For every question/decision we designate one engineer as "good guy" and one engineer as "bad guy" and we ask each how this decision help or hurt you. I emphasis that it is critical to think and view a decision from a bad guy point of view. Most of us are basically not fraudsters and think in terms of "getting things done" and "being helpful", we rarely look at a feature and think to ourselves "How can I abuse it" (if you do, please contact me, I may have a job for you), so we assign an engineer just to do that.

Of course we want all our decision to be just as shown in the figure above :Help good guys and hurt bad guys. But that is not always the case, take using the embedded browser (and not a full pop up) to perform OAuth. This decision looks more like this:
It helps good guys (by not having every app render a login panel, perform authentication and deal with errors etc.), but it also helps bad guys (as illustrated nicely by my friend and colleague Yitao Yao  here - facebook is only one example) by making phishing easier. (it is worth pointing out that having application capture user secrets directly is along the counter diagonal in matrix above: hurts good guys and helps bad guys)

Does this mean you should never do this? I wish there was a simple and universal answer, but there is not.
In general you should not use embedded browser unless there is a good reason and more importantly the decision maker is fully aware of the risk (at least seen the matrix above and know the bad guys will benefit). Mitigating circumstances could be unattractive economy of fraud (your application is not a prime target fraudsters), you believe fraudsters can not effectively distribute their application to a large enough group of people, your user base is exceptionally savvy (I envy you) or your mobile operator has a good control over nature of applications and what they do (think Apple-like).

Sunday, December 5, 2010

Kitchen Meeting

I started an experimentation a few weeks back. Instead of scheduling and holding a meeting in one of eBay's formal meeting rooms, I tried to meet with people in kitchen or cafe (or starbucks across the street from the Hamilton campus) - now this is partly b/c it is getting too tough to find a free room, but I also had a hypothesis that when people meet in informal setting - specially a place that has to do with eating - they are more likely to collaborate.

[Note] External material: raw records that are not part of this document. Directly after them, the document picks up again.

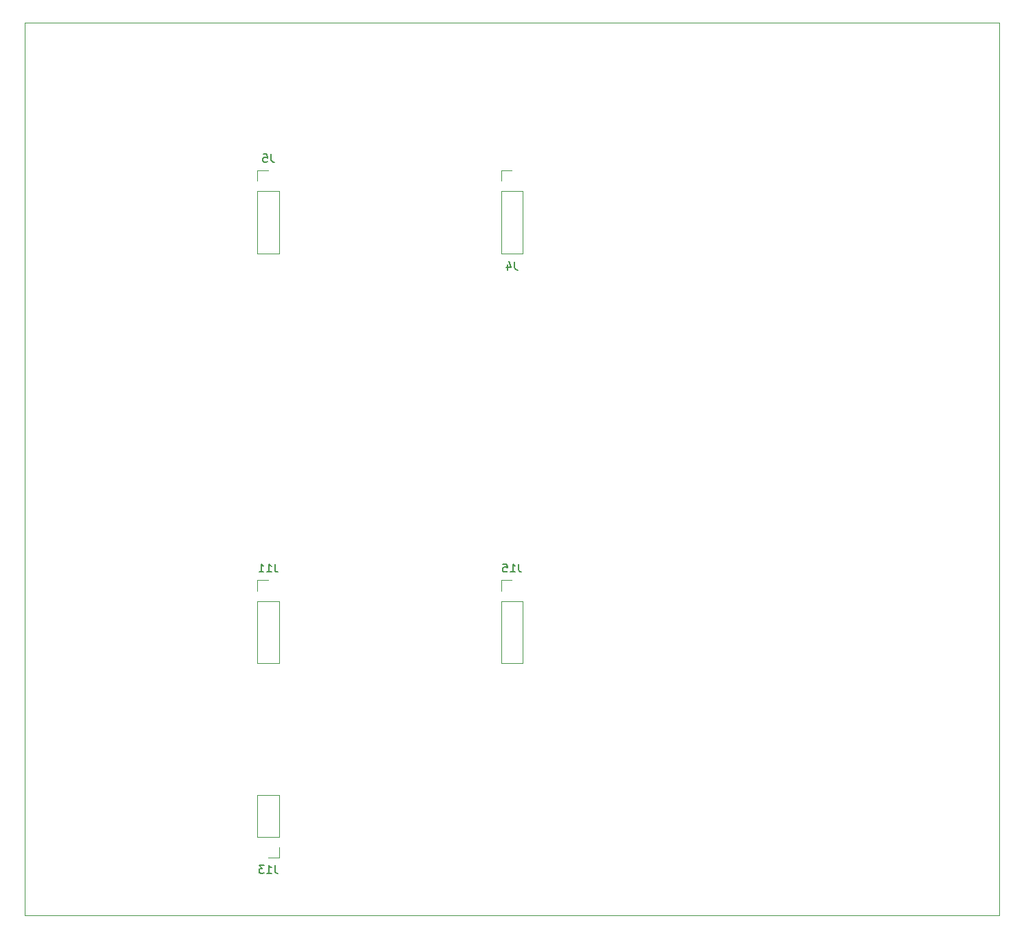
<source format=gbo>
G04 #@! TF.GenerationSoftware,KiCad,Pcbnew,(6.0.6)*
G04 #@! TF.CreationDate,2022-10-26T08:52:02+02:00*
G04 #@! TF.ProjectId,Drumbox,4472756d-626f-4782-9e6b-696361645f70,rev?*
G04 #@! TF.SameCoordinates,Original*
G04 #@! TF.FileFunction,Legend,Bot*
G04 #@! TF.FilePolarity,Positive*
%FSLAX46Y46*%
G04 Gerber Fmt 4.6, Leading zero omitted, Abs format (unit mm)*
G04 Created by KiCad (PCBNEW (6.0.6)) date 2022-10-26 08:52:02*
%MOMM*%
%LPD*%
G01*
G04 APERTURE LIST*
G04 #@! TA.AperFunction,Profile*
%ADD10C,0.050000*%
G04 #@! TD*
%ADD11C,0.150000*%
%ADD12C,0.120000*%
%ADD13C,4.000000*%
%ADD14C,1.800000*%
%ADD15C,1.500000*%
%ADD16C,1.524000*%
%ADD17C,1.600000*%
%ADD18O,1.600000X1.600000*%
%ADD19C,3.200000*%
%ADD20R,1.600000X1.600000*%
%ADD21R,1.830000X1.930000*%
%ADD22C,2.130000*%
%ADD23R,1.500000X1.050000*%
%ADD24O,1.500000X1.050000*%
%ADD25R,1.930000X1.830000*%
%ADD26R,1.700000X1.700000*%
%ADD27O,1.700000X1.700000*%
G04 APERTURE END LIST*
D10*
X73500000Y-31000000D02*
X193500000Y-31000000D01*
X193500000Y-31000000D02*
X193500001Y-141000000D01*
X73500000Y-31000000D02*
X73500000Y-141000000D01*
X73500000Y-141000000D02*
X193500001Y-141000000D01*
D11*
X134309523Y-97682380D02*
X134309523Y-98396666D01*
X134357142Y-98539523D01*
X134452380Y-98634761D01*
X134595238Y-98682380D01*
X134690476Y-98682380D01*
X133309523Y-98682380D02*
X133880952Y-98682380D01*
X133595238Y-98682380D02*
X133595238Y-97682380D01*
X133690476Y-97825238D01*
X133785714Y-97920476D01*
X133880952Y-97968095D01*
X132404761Y-97682380D02*
X132880952Y-97682380D01*
X132928571Y-98158571D01*
X132880952Y-98110952D01*
X132785714Y-98063333D01*
X132547619Y-98063333D01*
X132452380Y-98110952D01*
X132404761Y-98158571D01*
X132357142Y-98253809D01*
X132357142Y-98491904D01*
X132404761Y-98587142D01*
X132452380Y-98634761D01*
X132547619Y-98682380D01*
X132785714Y-98682380D01*
X132880952Y-98634761D01*
X132928571Y-98587142D01*
X104309523Y-97682380D02*
X104309523Y-98396666D01*
X104357142Y-98539523D01*
X104452380Y-98634761D01*
X104595238Y-98682380D01*
X104690476Y-98682380D01*
X103309523Y-98682380D02*
X103880952Y-98682380D01*
X103595238Y-98682380D02*
X103595238Y-97682380D01*
X103690476Y-97825238D01*
X103785714Y-97920476D01*
X103880952Y-97968095D01*
X102357142Y-98682380D02*
X102928571Y-98682380D01*
X102642857Y-98682380D02*
X102642857Y-97682380D01*
X102738095Y-97825238D01*
X102833333Y-97920476D01*
X102928571Y-97968095D01*
X133833333Y-60452380D02*
X133833333Y-61166666D01*
X133880952Y-61309523D01*
X133976190Y-61404761D01*
X134119047Y-61452380D01*
X134214285Y-61452380D01*
X132928571Y-60785714D02*
X132928571Y-61452380D01*
X133166666Y-60404761D02*
X133404761Y-61119047D01*
X132785714Y-61119047D01*
X103833333Y-47182380D02*
X103833333Y-47896666D01*
X103880952Y-48039523D01*
X103976190Y-48134761D01*
X104119047Y-48182380D01*
X104214285Y-48182380D01*
X102880952Y-47182380D02*
X103357142Y-47182380D01*
X103404761Y-47658571D01*
X103357142Y-47610952D01*
X103261904Y-47563333D01*
X103023809Y-47563333D01*
X102928571Y-47610952D01*
X102880952Y-47658571D01*
X102833333Y-47753809D01*
X102833333Y-47991904D01*
X102880952Y-48087142D01*
X102928571Y-48134761D01*
X103023809Y-48182380D01*
X103261904Y-48182380D01*
X103357142Y-48134761D01*
X103404761Y-48087142D01*
X104309523Y-134802380D02*
X104309523Y-135516666D01*
X104357142Y-135659523D01*
X104452380Y-135754761D01*
X104595238Y-135802380D01*
X104690476Y-135802380D01*
X103309523Y-135802380D02*
X103880952Y-135802380D01*
X103595238Y-135802380D02*
X103595238Y-134802380D01*
X103690476Y-134945238D01*
X103785714Y-135040476D01*
X103880952Y-135088095D01*
X102976190Y-134802380D02*
X102357142Y-134802380D01*
X102690476Y-135183333D01*
X102547619Y-135183333D01*
X102452380Y-135230952D01*
X102404761Y-135278571D01*
X102357142Y-135373809D01*
X102357142Y-135611904D01*
X102404761Y-135707142D01*
X102452380Y-135754761D01*
X102547619Y-135802380D01*
X102833333Y-135802380D01*
X102928571Y-135754761D01*
X102976190Y-135707142D01*
D12*
X132170000Y-102270000D02*
X132170000Y-109950000D01*
X134830000Y-102270000D02*
X132170000Y-102270000D01*
X134830000Y-102270000D02*
X134830000Y-109950000D01*
X133500000Y-99670000D02*
X132170000Y-99670000D01*
X132170000Y-99670000D02*
X132170000Y-101000000D01*
X134830000Y-109950000D02*
X132170000Y-109950000D01*
X102170000Y-99670000D02*
X102170000Y-101000000D01*
X104830000Y-109950000D02*
X102170000Y-109950000D01*
X104830000Y-102270000D02*
X102170000Y-102270000D01*
X102170000Y-102270000D02*
X102170000Y-109950000D01*
X103500000Y-99670000D02*
X102170000Y-99670000D01*
X104830000Y-102270000D02*
X104830000Y-109950000D01*
X134830000Y-59450000D02*
X132170000Y-59450000D01*
X134830000Y-51770000D02*
X132170000Y-51770000D01*
X132170000Y-49170000D02*
X132170000Y-50500000D01*
X132170000Y-51770000D02*
X132170000Y-59450000D01*
X134830000Y-51770000D02*
X134830000Y-59450000D01*
X133500000Y-49170000D02*
X132170000Y-49170000D01*
X104830000Y-51770000D02*
X104830000Y-59450000D01*
X104830000Y-59450000D02*
X102170000Y-59450000D01*
X103500000Y-49170000D02*
X102170000Y-49170000D01*
X102170000Y-51770000D02*
X102170000Y-59450000D01*
X102170000Y-49170000D02*
X102170000Y-50500000D01*
X104830000Y-51770000D02*
X102170000Y-51770000D01*
X104830000Y-131310000D02*
X104830000Y-126170000D01*
X104830000Y-133910000D02*
X104830000Y-132580000D01*
X102170000Y-131310000D02*
X102170000Y-126170000D01*
X102170000Y-126170000D02*
X104830000Y-126170000D01*
X103500000Y-133910000D02*
X104830000Y-133910000D01*
X102170000Y-131310000D02*
X104830000Y-131310000D01*
%LPC*%
D13*
X84100000Y-38550000D03*
X92900000Y-38550000D03*
D14*
X91000000Y-45550000D03*
X88500000Y-45550000D03*
X86000000Y-45550000D03*
D15*
X145960000Y-95000000D03*
D16*
X145960000Y-97540000D03*
X145960000Y-92460000D03*
X151040000Y-97540000D03*
X151040000Y-92460000D03*
X148500000Y-97700000D03*
X148500000Y-92300000D03*
D17*
X140000000Y-122750000D03*
D18*
X150160000Y-122750000D03*
D17*
X110000000Y-120080000D03*
D18*
X110000000Y-109920000D03*
D17*
X187580000Y-128000000D03*
D18*
X177420000Y-128000000D03*
D13*
X92900000Y-59050000D03*
X84100000Y-59050000D03*
D14*
X91000000Y-66050000D03*
X88500000Y-66050000D03*
X86000000Y-66050000D03*
D19*
X84500000Y-135000000D03*
D17*
X93500000Y-89500000D03*
D18*
X83340000Y-89500000D03*
D17*
X123500000Y-100500000D03*
D18*
X113340000Y-100500000D03*
D17*
X153100000Y-138200000D03*
X153100000Y-133200000D03*
X144500000Y-128900000D03*
X149500000Y-128900000D03*
X153500000Y-100500000D03*
D18*
X143340000Y-100500000D03*
D17*
X116820000Y-122800000D03*
D18*
X126980000Y-122800000D03*
D20*
X136500000Y-115500000D03*
D17*
X138500000Y-115500000D03*
X116840000Y-134130000D03*
D18*
X127000000Y-134130000D03*
D21*
X176020000Y-135000000D03*
D22*
X187420000Y-135000000D03*
X179120000Y-135000000D03*
D13*
X144100000Y-113050000D03*
X152900000Y-113050000D03*
D14*
X151000000Y-120050000D03*
X148500000Y-120050000D03*
X146000000Y-120050000D03*
D23*
X141640000Y-93730000D03*
D24*
X141640000Y-95000000D03*
X141640000Y-96270000D03*
D13*
X144100000Y-38550000D03*
X152900000Y-38550000D03*
D14*
X151000000Y-45550000D03*
X148500000Y-45550000D03*
X146000000Y-45550000D03*
D23*
X81640000Y-93730000D03*
D24*
X81640000Y-95000000D03*
X81640000Y-96270000D03*
D13*
X152900000Y-59050000D03*
X144100000Y-59050000D03*
D14*
X151000000Y-66050000D03*
X148500000Y-66050000D03*
X146000000Y-66050000D03*
D13*
X122900000Y-38550000D03*
X114100000Y-38550000D03*
D14*
X121000000Y-45550000D03*
X118500000Y-45550000D03*
X116000000Y-45550000D03*
D25*
X118500000Y-73100000D03*
D22*
X118500000Y-84500000D03*
X118500000Y-76200000D03*
D20*
X129700000Y-121875000D03*
D18*
X129700000Y-124415000D03*
X129700000Y-126955000D03*
X129700000Y-129495000D03*
X129700000Y-132035000D03*
X129700000Y-134575000D03*
X129700000Y-137115000D03*
X137320000Y-137115000D03*
X137320000Y-134575000D03*
X137320000Y-132035000D03*
X137320000Y-129495000D03*
X137320000Y-126955000D03*
X137320000Y-124415000D03*
X137320000Y-121875000D03*
D17*
X123500000Y-89500000D03*
D18*
X113340000Y-89500000D03*
D17*
X126980000Y-125900000D03*
D18*
X116820000Y-125900000D03*
D20*
X128544887Y-115500000D03*
D17*
X130544887Y-115500000D03*
X114000000Y-138200000D03*
X114000000Y-133200000D03*
X81500000Y-73000000D03*
X81500000Y-78000000D03*
D15*
X178500000Y-92460000D03*
D16*
X175960000Y-92460000D03*
X181040000Y-92460000D03*
X175960000Y-97540000D03*
X181040000Y-97540000D03*
X175800000Y-95000000D03*
X181200000Y-95000000D03*
D17*
X150180000Y-134100000D03*
D18*
X140020000Y-134100000D03*
D17*
X185500000Y-73000000D03*
X185500000Y-78000000D03*
X111500000Y-73000000D03*
X111500000Y-78000000D03*
X114300000Y-124400000D03*
X109300000Y-124400000D03*
D15*
X115960000Y-95000000D03*
D16*
X115960000Y-97540000D03*
X115960000Y-92460000D03*
X121040000Y-97540000D03*
X121040000Y-92460000D03*
X118500000Y-97700000D03*
X118500000Y-92300000D03*
D13*
X182900000Y-59050000D03*
X174100000Y-59050000D03*
D14*
X181000000Y-66050000D03*
X178500000Y-66050000D03*
X176000000Y-66050000D03*
D17*
X93500000Y-100500000D03*
D18*
X83340000Y-100500000D03*
D17*
X188000000Y-120000000D03*
D18*
X188000000Y-109840000D03*
D25*
X148500000Y-73100000D03*
D22*
X148500000Y-84500000D03*
X148500000Y-76200000D03*
D13*
X122900000Y-113050000D03*
X114100000Y-113050000D03*
D14*
X121000000Y-120050000D03*
X118500000Y-120050000D03*
X116000000Y-120050000D03*
D17*
X140020000Y-137200000D03*
D18*
X150180000Y-137200000D03*
D25*
X178500000Y-73100000D03*
D22*
X178500000Y-84500000D03*
X178500000Y-76200000D03*
D17*
X135000000Y-96080000D03*
D18*
X135000000Y-85920000D03*
D15*
X88500000Y-97540000D03*
D16*
X91040000Y-97540000D03*
X85960000Y-97540000D03*
X91040000Y-92460000D03*
X85960000Y-92460000D03*
X91200000Y-95000000D03*
X85800000Y-95000000D03*
D17*
X127000000Y-137200000D03*
D18*
X116840000Y-137200000D03*
D23*
X111640000Y-93730000D03*
D24*
X111640000Y-95000000D03*
X111640000Y-96270000D03*
D17*
X131500000Y-85920000D03*
D18*
X131500000Y-96080000D03*
D17*
X150160000Y-125800000D03*
D18*
X140000000Y-125800000D03*
D13*
X122900000Y-59050000D03*
X114100000Y-59050000D03*
D14*
X121000000Y-66050000D03*
X118500000Y-66050000D03*
X116000000Y-66050000D03*
D17*
X183500000Y-100500000D03*
D18*
X173340000Y-100500000D03*
D17*
X155420000Y-73000000D03*
X155420000Y-78000000D03*
X183500000Y-89500000D03*
D18*
X173340000Y-89500000D03*
D17*
X157000000Y-120080000D03*
D18*
X157000000Y-109920000D03*
D23*
X171500000Y-94000000D03*
D24*
X171500000Y-95270000D03*
X171500000Y-96540000D03*
D13*
X182900000Y-38550000D03*
X174100000Y-38550000D03*
D14*
X181000000Y-45550000D03*
X178500000Y-45550000D03*
X176000000Y-45550000D03*
D13*
X92900000Y-113050000D03*
X84100000Y-113050000D03*
D14*
X91000000Y-120050000D03*
X88500000Y-120050000D03*
X86000000Y-120050000D03*
D13*
X174100000Y-113050000D03*
X182900000Y-113050000D03*
D14*
X181000000Y-120050000D03*
X178500000Y-120050000D03*
X176000000Y-120050000D03*
D19*
X133500000Y-44500000D03*
D17*
X153580000Y-89500000D03*
D18*
X143420000Y-89500000D03*
D25*
X88500000Y-73100000D03*
D22*
X88500000Y-84500000D03*
X88500000Y-76200000D03*
D17*
X97000000Y-120080000D03*
D18*
X97000000Y-109920000D03*
D26*
X133500000Y-101000000D03*
D27*
X133500000Y-103540000D03*
X133500000Y-106080000D03*
X133500000Y-108620000D03*
D26*
X103500000Y-101000000D03*
D27*
X103500000Y-103540000D03*
X103500000Y-106080000D03*
X103500000Y-108620000D03*
D26*
X133500000Y-50500000D03*
D27*
X133500000Y-53040000D03*
X133500000Y-55580000D03*
X133500000Y-58120000D03*
D26*
X103500000Y-50500000D03*
D27*
X103500000Y-53040000D03*
X103500000Y-55580000D03*
X103500000Y-58120000D03*
D26*
X103500000Y-132580000D03*
D27*
X103500000Y-130040000D03*
X103500000Y-127500000D03*
M02*

</source>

I have to say the results are mixed so far, on one hand it indeed does make a difference, people seem to be friendlier and more willing to see "the other side" of issue - whatever it might be. However I also noticed that they are more likely to "forget" or back-off from agreements or conclusions that were reached too.

For now I keep doing this as much as I can, at least it gives me an incentive to keep the number of people in a meeting to 3 people max, this alone helps increase the effectiveness of meetings.